Most of us can only invest in a company through a regulated broker dealer once it “goes public”, when it becomes subject to the reporting requirements of the Exchange Act of 1934. That may be about to significantly change. “Crowdfunding” (seeking funds from the general public via the internet) could potentially turn the investing landscape upside down, dumping millions of dollars of equity investment into non-public, start-up businesses.
Think of this new funding pool as being similar to the “crowdsourcing” movement. A good example of that is online third-party broker, Kickstarter, which raises capital in the form of donations for artistic enterprises. Through Kickstarter, a lot of casual investors enjoy pledging modest amounts of money to projects that capture their interest which may, or may not, ever come to fruition. The cost of entry is low and the reward is supporting artistic creativity. (The project I helped fund benefited autistic children and became a model project for others).
Could that be expanded to non-artistic, mainstream business? In 2012, the Jumpstart Our Business Startups (JOBS) Act relaxed federal regulations to fuel small business expansion, and that’s where the impetus for the more mainstream “unaccredited investor crowdsourcing proposal” originated. It took the Kickstarter crowdsourcing idea and applied it to small business and startups. However, it invoked the regulatory muscle of the SEC to draft a proposal as to how to best implement such a sweeping change in the U.S. investing structure. Also, it sought to ensure that proposed companies or growing businesses seeking funding did, in fact, do what they proposed to do.
Through its recently released, long-promised proposal, the SEC appears to be moderating from a tooth-baring U.S. financial watchdog to more of a middle-of-the-road sentry. Currently in the U.S., private companies are only allowed to solicit funding from accredited investors with an annual income of $200,000-plus and a net worth of at least $1 million, and — due to even greater Dodd-Frank Act regulation — that worth now excludes the value of their homes. Those limits would not apply if the SEC’s new proposal for crowdfunding is adopted, which would allow businesses to raise up to $1 million a year by tapping unaccredited investors.

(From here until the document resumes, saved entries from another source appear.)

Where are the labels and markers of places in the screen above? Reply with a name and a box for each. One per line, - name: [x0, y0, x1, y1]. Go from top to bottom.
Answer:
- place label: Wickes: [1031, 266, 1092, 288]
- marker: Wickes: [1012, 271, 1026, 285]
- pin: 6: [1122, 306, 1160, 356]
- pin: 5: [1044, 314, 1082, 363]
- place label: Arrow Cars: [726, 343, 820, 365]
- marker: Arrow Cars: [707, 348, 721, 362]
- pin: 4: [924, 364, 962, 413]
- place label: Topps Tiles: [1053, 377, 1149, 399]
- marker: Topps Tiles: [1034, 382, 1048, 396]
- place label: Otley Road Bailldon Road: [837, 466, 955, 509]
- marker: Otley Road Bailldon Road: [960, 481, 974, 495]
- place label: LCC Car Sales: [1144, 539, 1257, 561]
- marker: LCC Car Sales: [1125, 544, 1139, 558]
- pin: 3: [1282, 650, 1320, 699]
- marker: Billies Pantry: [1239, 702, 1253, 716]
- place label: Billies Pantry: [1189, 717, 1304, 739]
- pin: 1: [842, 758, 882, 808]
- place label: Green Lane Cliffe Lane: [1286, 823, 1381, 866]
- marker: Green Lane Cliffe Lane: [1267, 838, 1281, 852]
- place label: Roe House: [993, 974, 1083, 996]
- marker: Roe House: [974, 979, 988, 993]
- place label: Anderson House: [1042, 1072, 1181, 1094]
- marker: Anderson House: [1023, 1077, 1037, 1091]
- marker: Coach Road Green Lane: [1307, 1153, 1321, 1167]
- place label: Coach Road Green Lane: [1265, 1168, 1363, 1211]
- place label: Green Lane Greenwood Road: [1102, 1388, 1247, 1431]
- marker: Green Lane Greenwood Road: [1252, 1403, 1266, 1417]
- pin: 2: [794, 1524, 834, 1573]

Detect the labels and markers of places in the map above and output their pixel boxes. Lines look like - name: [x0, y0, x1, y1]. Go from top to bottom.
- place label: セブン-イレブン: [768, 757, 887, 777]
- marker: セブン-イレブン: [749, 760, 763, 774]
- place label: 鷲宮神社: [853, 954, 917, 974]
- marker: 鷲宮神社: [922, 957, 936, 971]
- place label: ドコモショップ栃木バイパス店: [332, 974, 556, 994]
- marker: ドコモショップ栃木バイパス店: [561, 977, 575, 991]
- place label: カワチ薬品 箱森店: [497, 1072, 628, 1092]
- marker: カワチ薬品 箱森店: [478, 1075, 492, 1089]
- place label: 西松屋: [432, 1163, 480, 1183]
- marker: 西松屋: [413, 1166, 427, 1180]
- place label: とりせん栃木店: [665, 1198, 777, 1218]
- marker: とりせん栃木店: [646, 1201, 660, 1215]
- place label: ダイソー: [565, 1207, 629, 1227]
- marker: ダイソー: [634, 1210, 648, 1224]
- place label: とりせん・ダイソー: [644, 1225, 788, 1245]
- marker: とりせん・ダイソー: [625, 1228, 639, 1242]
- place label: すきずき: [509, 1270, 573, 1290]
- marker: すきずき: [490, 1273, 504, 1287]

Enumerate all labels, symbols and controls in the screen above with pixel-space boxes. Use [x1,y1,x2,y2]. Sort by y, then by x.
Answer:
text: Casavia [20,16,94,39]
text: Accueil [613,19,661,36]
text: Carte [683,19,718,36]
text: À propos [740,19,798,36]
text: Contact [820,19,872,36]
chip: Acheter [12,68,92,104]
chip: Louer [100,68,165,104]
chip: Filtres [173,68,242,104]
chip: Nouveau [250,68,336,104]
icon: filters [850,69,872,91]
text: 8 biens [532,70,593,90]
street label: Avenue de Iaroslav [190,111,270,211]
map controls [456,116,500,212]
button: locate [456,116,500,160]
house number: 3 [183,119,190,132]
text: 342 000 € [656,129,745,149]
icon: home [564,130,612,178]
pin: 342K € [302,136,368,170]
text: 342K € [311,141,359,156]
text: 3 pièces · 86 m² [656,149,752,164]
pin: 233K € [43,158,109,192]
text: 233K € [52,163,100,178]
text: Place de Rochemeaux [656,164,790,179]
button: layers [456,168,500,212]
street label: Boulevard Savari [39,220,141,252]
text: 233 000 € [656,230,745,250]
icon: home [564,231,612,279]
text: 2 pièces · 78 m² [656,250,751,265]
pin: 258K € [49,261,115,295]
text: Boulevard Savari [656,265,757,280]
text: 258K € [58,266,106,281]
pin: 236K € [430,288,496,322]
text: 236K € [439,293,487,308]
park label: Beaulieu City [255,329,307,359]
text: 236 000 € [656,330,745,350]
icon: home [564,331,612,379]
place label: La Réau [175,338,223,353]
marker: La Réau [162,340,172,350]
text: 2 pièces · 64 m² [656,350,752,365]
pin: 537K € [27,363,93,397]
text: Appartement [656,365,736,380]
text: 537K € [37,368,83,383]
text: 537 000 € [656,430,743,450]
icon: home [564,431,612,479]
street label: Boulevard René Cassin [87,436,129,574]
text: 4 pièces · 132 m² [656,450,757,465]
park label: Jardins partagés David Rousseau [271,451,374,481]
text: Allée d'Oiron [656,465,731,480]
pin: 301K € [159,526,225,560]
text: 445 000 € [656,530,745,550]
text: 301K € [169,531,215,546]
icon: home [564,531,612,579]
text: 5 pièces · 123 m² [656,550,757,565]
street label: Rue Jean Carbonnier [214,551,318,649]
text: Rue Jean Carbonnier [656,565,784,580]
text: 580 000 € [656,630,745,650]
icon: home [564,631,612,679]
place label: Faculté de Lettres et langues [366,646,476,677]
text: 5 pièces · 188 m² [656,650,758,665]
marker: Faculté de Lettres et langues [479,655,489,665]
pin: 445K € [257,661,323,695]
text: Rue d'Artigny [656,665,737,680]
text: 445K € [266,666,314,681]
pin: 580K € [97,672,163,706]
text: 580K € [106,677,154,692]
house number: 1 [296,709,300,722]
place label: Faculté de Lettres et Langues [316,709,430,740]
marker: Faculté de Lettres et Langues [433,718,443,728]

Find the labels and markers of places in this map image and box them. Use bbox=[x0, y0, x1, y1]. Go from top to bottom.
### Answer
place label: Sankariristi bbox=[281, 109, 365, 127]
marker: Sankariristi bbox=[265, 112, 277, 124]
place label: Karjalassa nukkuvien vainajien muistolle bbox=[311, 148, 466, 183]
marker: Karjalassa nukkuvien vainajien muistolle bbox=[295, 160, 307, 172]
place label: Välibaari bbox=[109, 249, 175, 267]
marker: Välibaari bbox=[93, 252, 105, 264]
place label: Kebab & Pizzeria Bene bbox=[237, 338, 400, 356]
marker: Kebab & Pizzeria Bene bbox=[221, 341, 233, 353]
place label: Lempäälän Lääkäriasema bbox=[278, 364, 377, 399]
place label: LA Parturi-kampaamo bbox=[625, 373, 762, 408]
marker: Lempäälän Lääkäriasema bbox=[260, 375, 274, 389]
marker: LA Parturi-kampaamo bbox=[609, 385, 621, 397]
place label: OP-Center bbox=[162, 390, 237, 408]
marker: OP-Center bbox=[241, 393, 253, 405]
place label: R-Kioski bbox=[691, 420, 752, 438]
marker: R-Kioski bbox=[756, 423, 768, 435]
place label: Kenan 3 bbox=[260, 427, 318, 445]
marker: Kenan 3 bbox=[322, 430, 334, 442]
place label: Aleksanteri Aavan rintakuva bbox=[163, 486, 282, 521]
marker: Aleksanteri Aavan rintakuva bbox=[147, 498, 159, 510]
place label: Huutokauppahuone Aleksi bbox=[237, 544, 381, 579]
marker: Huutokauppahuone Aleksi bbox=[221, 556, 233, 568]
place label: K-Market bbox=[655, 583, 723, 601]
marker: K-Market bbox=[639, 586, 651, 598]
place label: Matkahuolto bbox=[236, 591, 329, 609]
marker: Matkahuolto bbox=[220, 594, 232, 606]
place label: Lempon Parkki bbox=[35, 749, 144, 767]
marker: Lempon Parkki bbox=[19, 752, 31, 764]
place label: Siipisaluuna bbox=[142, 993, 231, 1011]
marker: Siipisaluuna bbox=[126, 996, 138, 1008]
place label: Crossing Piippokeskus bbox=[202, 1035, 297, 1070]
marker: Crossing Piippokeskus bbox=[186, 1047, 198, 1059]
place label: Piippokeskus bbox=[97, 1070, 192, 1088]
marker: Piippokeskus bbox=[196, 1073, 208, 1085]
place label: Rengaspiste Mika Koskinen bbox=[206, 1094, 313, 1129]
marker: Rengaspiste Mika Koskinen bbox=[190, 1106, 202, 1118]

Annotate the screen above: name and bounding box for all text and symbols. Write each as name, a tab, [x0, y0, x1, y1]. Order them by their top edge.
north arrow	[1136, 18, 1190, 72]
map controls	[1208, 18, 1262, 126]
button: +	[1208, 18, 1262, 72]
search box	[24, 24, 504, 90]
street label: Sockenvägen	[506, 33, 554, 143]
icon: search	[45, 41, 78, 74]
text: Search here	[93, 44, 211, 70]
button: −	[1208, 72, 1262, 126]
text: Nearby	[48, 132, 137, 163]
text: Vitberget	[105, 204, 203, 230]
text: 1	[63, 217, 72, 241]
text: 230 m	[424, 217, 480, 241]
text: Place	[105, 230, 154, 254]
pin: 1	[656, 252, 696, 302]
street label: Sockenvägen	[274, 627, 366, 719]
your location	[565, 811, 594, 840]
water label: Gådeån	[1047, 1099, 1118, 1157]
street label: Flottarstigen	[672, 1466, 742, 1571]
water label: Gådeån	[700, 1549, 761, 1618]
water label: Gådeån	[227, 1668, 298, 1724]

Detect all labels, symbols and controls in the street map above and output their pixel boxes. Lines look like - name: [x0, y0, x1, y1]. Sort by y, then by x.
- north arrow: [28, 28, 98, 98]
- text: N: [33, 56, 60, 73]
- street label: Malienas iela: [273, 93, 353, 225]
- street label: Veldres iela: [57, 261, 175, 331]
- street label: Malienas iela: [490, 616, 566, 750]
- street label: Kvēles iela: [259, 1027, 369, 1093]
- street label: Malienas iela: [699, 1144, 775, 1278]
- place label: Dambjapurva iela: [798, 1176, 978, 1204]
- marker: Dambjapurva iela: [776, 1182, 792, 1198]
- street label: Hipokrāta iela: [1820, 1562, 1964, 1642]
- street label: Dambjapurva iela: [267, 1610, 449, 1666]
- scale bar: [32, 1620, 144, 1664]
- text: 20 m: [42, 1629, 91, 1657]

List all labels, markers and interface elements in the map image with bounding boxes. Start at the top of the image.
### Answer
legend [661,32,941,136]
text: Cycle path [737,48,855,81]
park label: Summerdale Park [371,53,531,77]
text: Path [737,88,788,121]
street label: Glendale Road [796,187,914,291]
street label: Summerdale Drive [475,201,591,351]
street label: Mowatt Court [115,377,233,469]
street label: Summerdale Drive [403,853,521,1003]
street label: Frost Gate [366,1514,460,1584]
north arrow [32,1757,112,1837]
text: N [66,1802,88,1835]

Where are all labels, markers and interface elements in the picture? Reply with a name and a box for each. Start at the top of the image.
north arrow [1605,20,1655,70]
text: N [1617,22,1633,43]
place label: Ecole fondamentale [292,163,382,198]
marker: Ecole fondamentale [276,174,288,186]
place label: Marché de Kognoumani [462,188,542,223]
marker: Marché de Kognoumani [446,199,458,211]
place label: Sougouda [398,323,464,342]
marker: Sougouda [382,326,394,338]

Historically, with every yin step the SEC takes forward, there is a responding yang yank on business – and this crowdsourcing rule proposal foretells much of the same. The rule essentially allows smaller companies the ability to avoid the traditional costs (accountants and investment bankers) of going public with stock offerings; however the proposal itself is hundreds of pages long, and will take the brightest legal minds to interpret it.
Here is a nutshell brief of the proposal’s main points:
Companies seeking funds will be required to go through regulated broker-dealers or through new approved crowdfunding portals (final definition pending). The rule would cap any company’s ability to raise money through crowdfunding to $1 million every 12 months. Companies earning $500,000-plus would be required to file audited financial statements and would necessarily divulge names of directors and the intended purpose of the funds being solicited or generated. But good news: the companies would not bear the burden of verifying the income levels and net worth of public investors.
Investors would not have to meet the current investor net worth levels, but the proposal limits contributions from people with a net worth and income of less than $100,000 to $2,000 annually, or 5% of their net worth or income, whichever is greater. Securities bought through portals would have to be held a year before being sold. Think of these investments as similar to a stock purchase through the portal, with the additional limitation of a time commitment. The biggest downside is a great potential for broker scams, so unsophisticated investors are warned to understand the rules, regulations and intended safeguards before entering new broker markets.
We’ll learn, within a few months, what the final rule will look like, after the public has time to weigh in on the proposal. Regardless, the move should spur economic growth – if the government ultimately can step back and foster (rather than complicate and overly-regulate) the simple idea of allowing more people to invest in more companies in the early development stage.
Do you think the change is good or bad? What do you think the SEC’s final rules will look like? You can leave your comments below, or you can reach out to us on Twitter or Facebook.
As a person who has friends in the arts community who have used Kickstarter successfully to start a wide range of publishing films and other projects- the current fear nationwide is that the business community will screw it up. There will be a number of scandals and the crowd funding options that have worked so well for arts businesses will be shut down in the process.
I hope it doesn’t happen (however looking at the economic development headaches at the state level the past year that may be a slim hope) but I am pushing my project’s target date for a kickstarter launch up to next year to be safe.